Material provided:
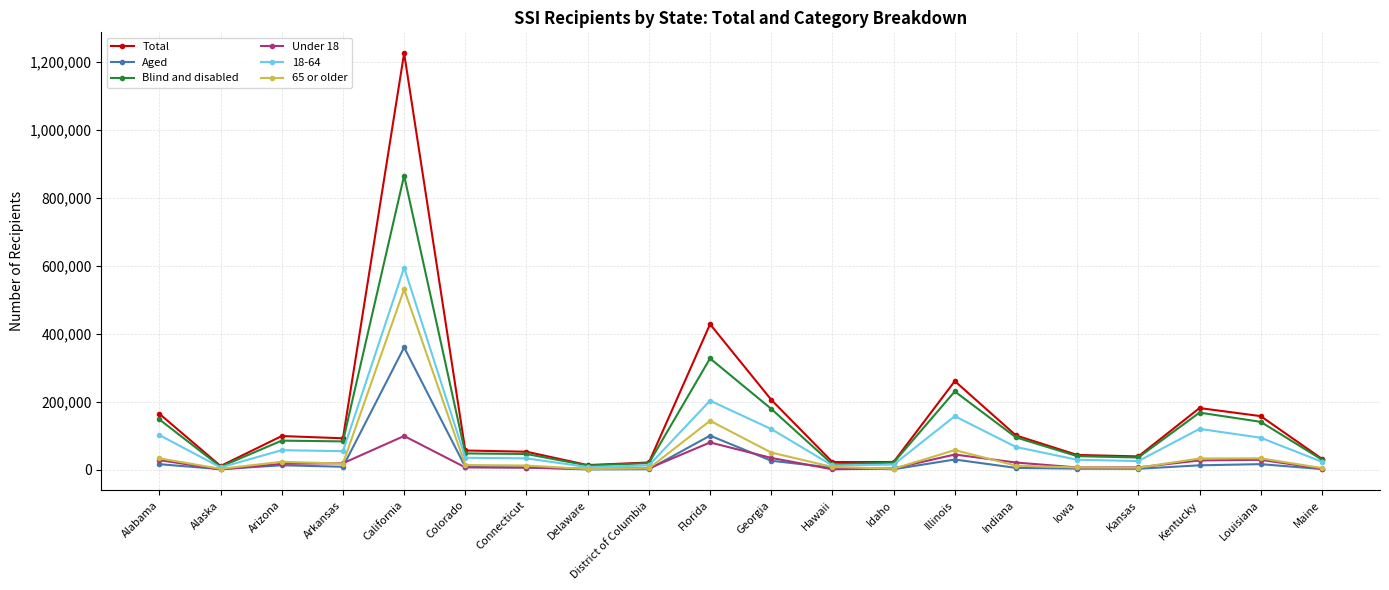

What is the greatest value displayed?

1224901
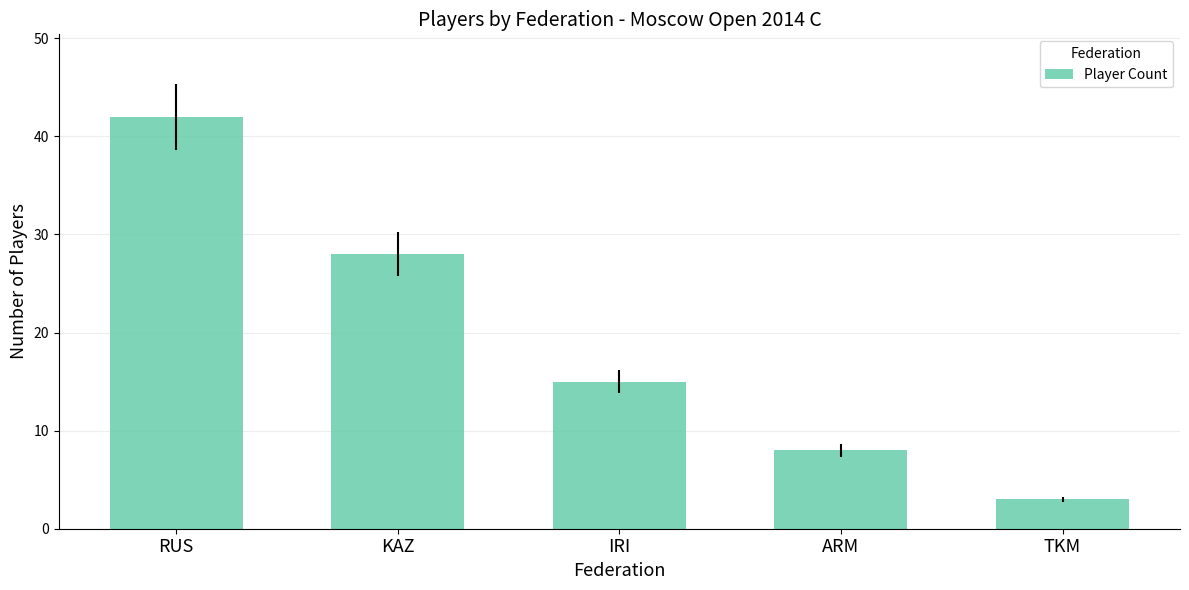

How many values are between 8 and 28?

3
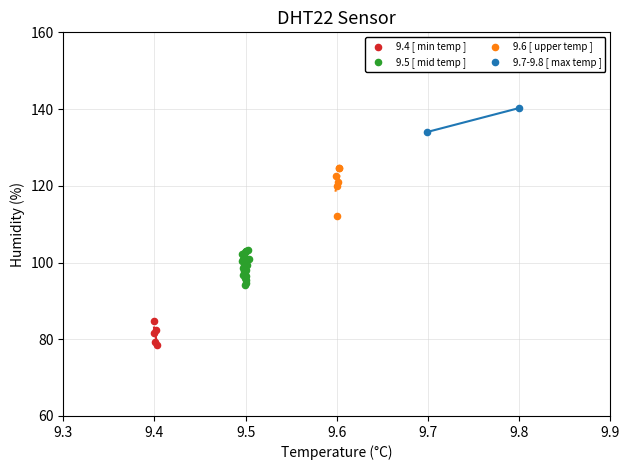

Which series has the largest Y range (max minus min)?

9.6 [ upper temp ]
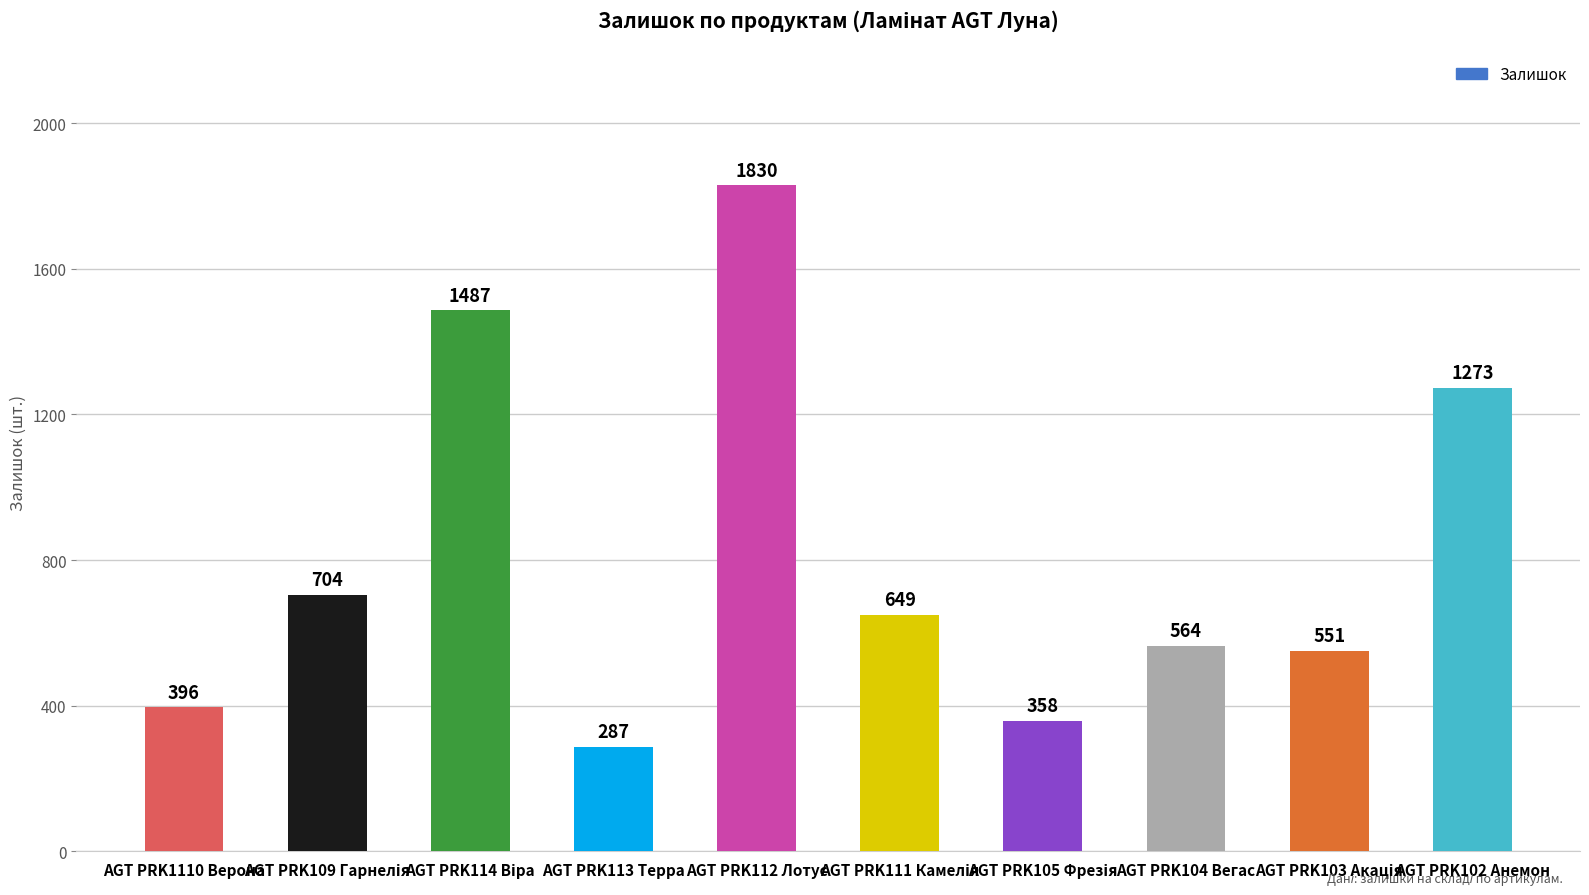

What is the label of the 10th bar from the right?

AGT PRK1110 Верона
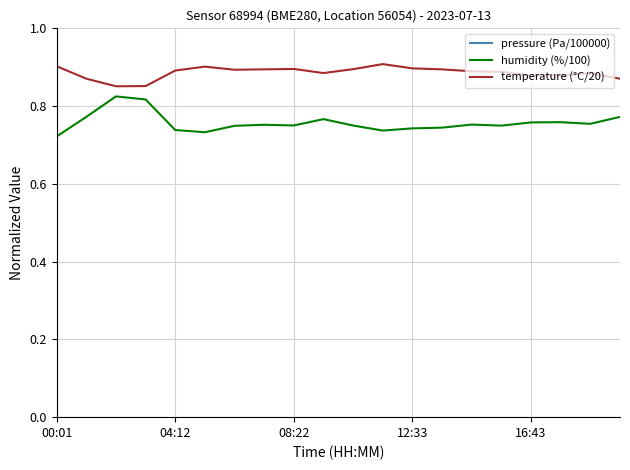

Rank the series by their maximum value, from highest to lowest.

pressure (Pa/100000), temperature (°C/20), humidity (%/100)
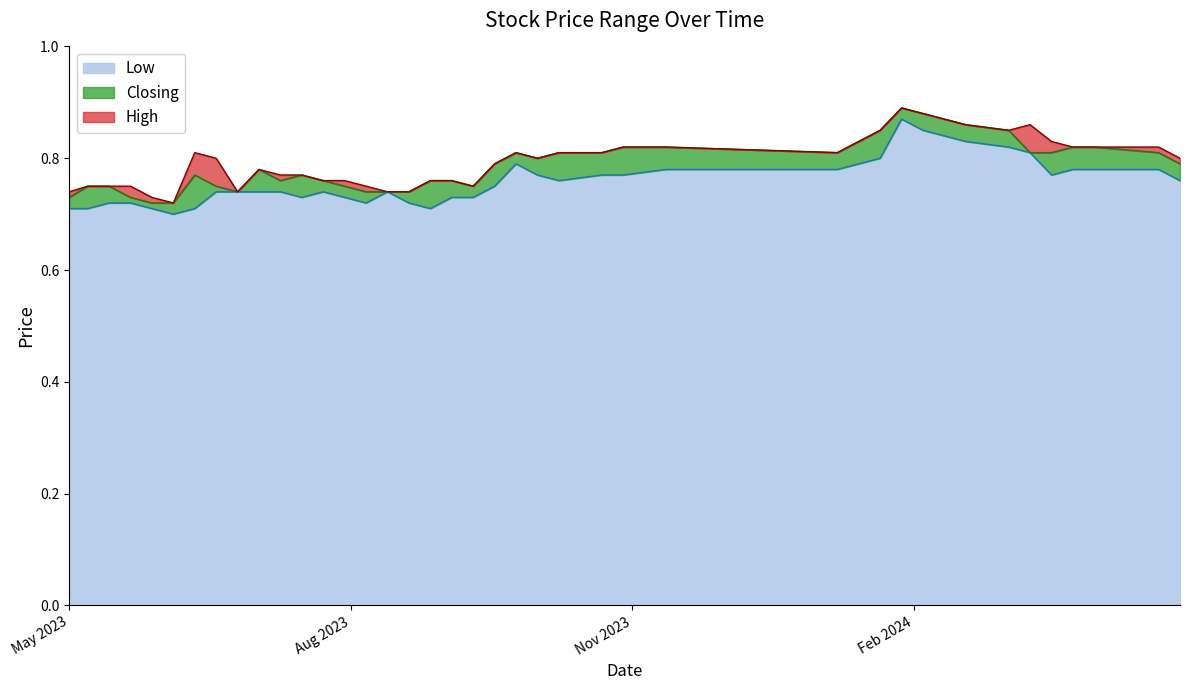

What is the sum of all Low values?

30.4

Action item:
Rewrite all of the rows above, replacing "greatest" with "largest" and leaving everything else unchanged. Leave the pictures out of your answer.

Exercise solution:
What is the largest value displayed?

1224901

How many values are between 8 and 28?

3

Which series has the largest Y range (max minus min)?

9.6 [ upper temp ]

What is the label of the 10th bar from the right?

AGT PRK1110 Верона

Rank the series by their maximum value, from highest to lowest.

pressure (Pa/100000), temperature (°C/20), humidity (%/100)

What is the sum of all Low values?

30.4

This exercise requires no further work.